Task to carry out:
Without any pictures, output the records exactly as they are.

** Exercise data follows **

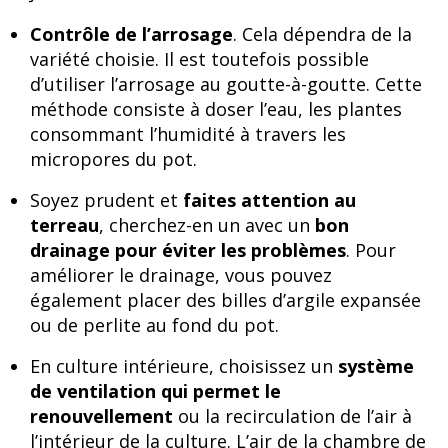
Contrôle de l’arrosage
. Cela dépendra de la
variété choisie. Il est toutefois possible
d’utiliser l’arrosage au goutte-à-goutte. Cette
méthode consiste à doser l’eau, les plantes
consommant l’humidité à travers les
micropores du pot.
Soyez prudent et
faites attention au
terreau
, cherchez-en un avec un
bon
drainage pour éviter les problèmes
. Pour
améliorer le drainage, vous pouvez
également placer des billes d’argile expansée
ou de perlite au fond du pot.
En culture intérieure, choisissez un
système
de ventilation qui permet le
renouvellement
ou la recirculation de l’air à
l’intérieur de la culture. L’air de la chambre de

** End of Exercise data **

Task solution:
Contrôle de l’arrosage
. Cela dépendra de la
variété choisie. Il est toutefois possible
d’utiliser l’arrosage au goutte-à-goutte. Cette
méthode consiste à doser l’eau, les plantes
consommant l’humidité à travers les
micropores du pot.
Soyez prudent et
faites attention au
terreau
, cherchez-en un avec un
bon
drainage pour éviter les problèmes
. Pour
améliorer le drainage, vous pouvez
également placer des billes d’argile expansée
ou de perlite au fond du pot.
En culture intérieure, choisissez un
système
de ventilation qui permet le
renouvellement
ou la recirculation de l’air à
l’intérieur de la culture. L’air de la chambre de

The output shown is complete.